Foto: picture-alliance/dpa/P. Kneffel
Exigência surpreendente
Em abril de 2018, os defensores se pronunciaram. Hermann Borchert e Mathias Grasel, representando Zschäpe apenas desde 2015, reivindicaram para ela um máximo de dez anos de prisão. Entretanto, seus antigos advogados, Wolfgang Stahl, Wolfgang Heer e Anja Sturm (da dir. para a esq.) surpreenderam ao pedir a libertação imediata de Zschäpe da prisão preventiva.
Foto: Reuters/M. Rehle
Juiz respeitado
Manfred Götzl, de 64 anos, é o juiz-presidente no processo da NSU, no Tribunal Superior Regional de Munique, encarregado de pronunciar as sentenças contra Beate Zschäpe e os demais réus. Os advogados de alguns coautores do processo criticaram Götzl, desejando que ele conduzisse a ação com maior rigor. No geral, contudo, ele goza de grande respeito.

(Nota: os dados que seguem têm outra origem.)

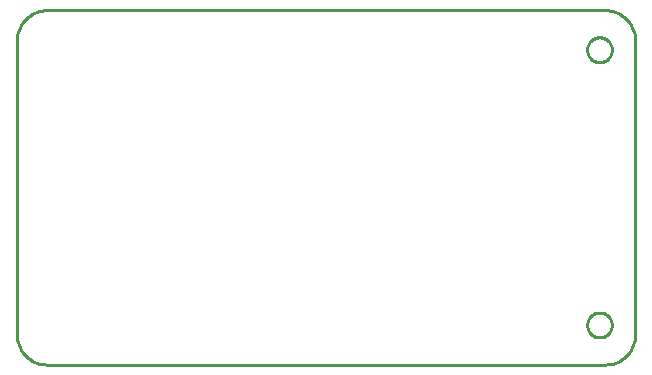
<source format=gbr>
G04 EAGLE Gerber RS-274X export*
G75*
%MOMM*%
%FSLAX34Y34*%
%LPD*%
%IN*%
%IPPOS*%
%AMOC8*
5,1,8,0,0,1.08239X$1,22.5*%
G01*
%ADD10C,0.254000*%


D10*
X0Y25400D02*
X97Y23186D01*
X386Y20989D01*
X865Y18826D01*
X1532Y16713D01*
X2380Y14666D01*
X3403Y12700D01*
X4594Y10831D01*
X5942Y9073D01*
X7440Y7440D01*
X9073Y5942D01*
X10831Y4594D01*
X12700Y3403D01*
X14666Y2380D01*
X16713Y1532D01*
X18826Y865D01*
X20989Y386D01*
X23186Y97D01*
X25400Y0D01*
X497830Y0D01*
X500044Y97D01*
X502241Y386D01*
X504404Y865D01*
X506517Y1532D01*
X508565Y2380D01*
X510530Y3403D01*
X512399Y4594D01*
X514157Y5942D01*
X515791Y7440D01*
X517288Y9073D01*
X518636Y10831D01*
X519827Y12700D01*
X520850Y14666D01*
X521698Y16713D01*
X522365Y18826D01*
X522844Y20989D01*
X523133Y23186D01*
X523230Y25400D01*
X523230Y274600D01*
X523133Y276814D01*
X522844Y279011D01*
X522365Y281174D01*
X521698Y283287D01*
X520850Y285335D01*
X519827Y287300D01*
X518636Y289169D01*
X517288Y290927D01*
X515791Y292561D01*
X514157Y294058D01*
X512399Y295406D01*
X510530Y296597D01*
X508565Y297620D01*
X506517Y298468D01*
X504404Y299135D01*
X502241Y299614D01*
X500044Y299903D01*
X497830Y300000D01*
X25400Y300000D01*
X23186Y299903D01*
X20989Y299614D01*
X18826Y299135D01*
X16713Y298468D01*
X14666Y297620D01*
X12700Y296597D01*
X10831Y295406D01*
X9073Y294058D01*
X7440Y292561D01*
X5942Y290927D01*
X4594Y289169D01*
X3403Y287300D01*
X2380Y285335D01*
X1532Y283287D01*
X865Y281174D01*
X386Y279011D01*
X97Y276814D01*
X0Y274600D01*
X0Y25400D01*
X492745Y256000D02*
X491923Y256065D01*
X491108Y256194D01*
X490306Y256386D01*
X489521Y256641D01*
X488759Y256957D01*
X488024Y257332D01*
X487320Y257763D01*
X486653Y258248D01*
X486025Y258784D01*
X485442Y259367D01*
X484906Y259995D01*
X484421Y260662D01*
X483990Y261366D01*
X483615Y262101D01*
X483299Y262863D01*
X483044Y263648D01*
X482852Y264450D01*
X482723Y265265D01*
X482658Y266087D01*
X482658Y266913D01*
X482723Y267735D01*
X482852Y268550D01*
X483044Y269352D01*
X483299Y270137D01*
X483615Y270899D01*
X483990Y271634D01*
X484421Y272338D01*
X484906Y273006D01*
X485442Y273633D01*
X486025Y274216D01*
X486653Y274752D01*
X487320Y275237D01*
X488024Y275668D01*
X488759Y276043D01*
X489521Y276359D01*
X490306Y276614D01*
X491108Y276806D01*
X491923Y276935D01*
X492745Y277000D01*
X493571Y277000D01*
X494393Y276935D01*
X495208Y276806D01*
X496010Y276614D01*
X496795Y276359D01*
X497557Y276043D01*
X498292Y275668D01*
X498996Y275237D01*
X499664Y274752D01*
X500291Y274216D01*
X500874Y273633D01*
X501410Y273006D01*
X501895Y272338D01*
X502326Y271634D01*
X502701Y270899D01*
X503017Y270137D01*
X503272Y269352D01*
X503464Y268550D01*
X503593Y267735D01*
X503658Y266913D01*
X503658Y266087D01*
X503593Y265265D01*
X503464Y264450D01*
X503272Y263648D01*
X503017Y262863D01*
X502701Y262101D01*
X502326Y261366D01*
X501895Y260662D01*
X501410Y259995D01*
X500874Y259367D01*
X500291Y258784D01*
X499664Y258248D01*
X498996Y257763D01*
X498292Y257332D01*
X497557Y256957D01*
X496795Y256641D01*
X496010Y256386D01*
X495208Y256194D01*
X494393Y256065D01*
X493571Y256000D01*
X492745Y256000D01*
X492745Y23000D02*
X491923Y23065D01*
X491108Y23194D01*
X490306Y23386D01*
X489521Y23641D01*
X488759Y23957D01*
X488024Y24332D01*
X487320Y24763D01*
X486653Y25248D01*
X486025Y25784D01*
X485442Y26367D01*
X484906Y26995D01*
X484421Y27662D01*
X483990Y28366D01*
X483615Y29101D01*
X483299Y29863D01*
X483044Y30648D01*
X482852Y31450D01*
X482723Y32265D01*
X482658Y33087D01*
X482658Y33913D01*
X482723Y34735D01*
X482852Y35550D01*
X483044Y36352D01*
X483299Y37137D01*
X483615Y37899D01*
X483990Y38634D01*
X484421Y39338D01*
X484906Y40006D01*
X485442Y40633D01*
X486025Y41216D01*
X486653Y41752D01*
X487320Y42237D01*
X488024Y42668D01*
X488759Y43043D01*
X489521Y43359D01*
X490306Y43614D01*
X491108Y43806D01*
X491923Y43935D01*
X492745Y44000D01*
X493571Y44000D01*
X494393Y43935D01*
X495208Y43806D01*
X496010Y43614D01*
X496795Y43359D01*
X497557Y43043D01*
X498292Y42668D01*
X498996Y42237D01*
X499664Y41752D01*
X500291Y41216D01*
X500874Y40633D01*
X501410Y40006D01*
X501895Y39338D01*
X502326Y38634D01*
X502701Y37899D01*
X503017Y37137D01*
X503272Y36352D01*
X503464Y35550D01*
X503593Y34735D01*
X503658Y33913D01*
X503658Y33087D01*
X503593Y32265D01*
X503464Y31450D01*
X503272Y30648D01*
X503017Y29863D01*
X502701Y29101D01*
X502326Y28366D01*
X501895Y27662D01*
X501410Y26995D01*
X500874Y26367D01*
X500291Y25784D01*
X499664Y25248D01*
X498996Y24763D01*
X498292Y24332D01*
X497557Y23957D01*
X496795Y23641D01*
X496010Y23386D01*
X495208Y23194D01*
X494393Y23065D01*
X493571Y23000D01*
X492745Y23000D01*
M02*

</source>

Foto: picture-alliance/dpa/T. Hase
Prisão perpétua para a ré principal
Em 11 de junho de 2018, Beate Zschäpe (esq.), de 43 anos, foi condenada à prisão perpétua pelo Tribunal Superior Regional de Munique. Como os crimes são de extrema gravidade, ela não poderá deixar a prisão depois de cumprir 15 anos de pena. A defesa anunciou que vai recorrer da decisão à instância superior, a Corte Federal de Justiça. Os demais réus receberam penas entre dez e dois anos e meio.